[Stored data entries]
=== Begin Enclosure ===

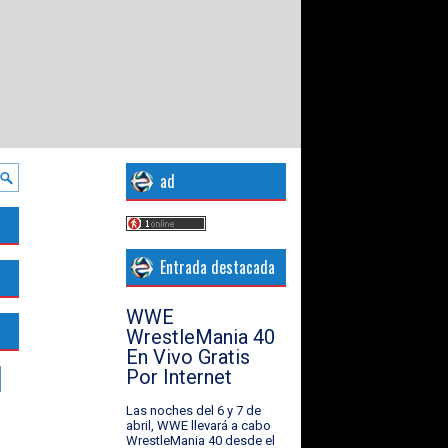
ad
Entrada destacada
WWE
WrestleMania 40
En Vivo Gratis
Por Internet
Las noches del 6 y 7 de
abril, WWE llevará a cabo
WrestleMania 40 desde el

=== End Enclosure ===

# Instruction
Reproduce the text lines of all the records word for word, omitting the pictures.

# Task response
ad
Entrada destacada
WWE
WrestleMania 40
En Vivo Gratis
Por Internet
Las noches del 6 y 7 de
abril, WWE llevará a cabo
WrestleMania 40 desde el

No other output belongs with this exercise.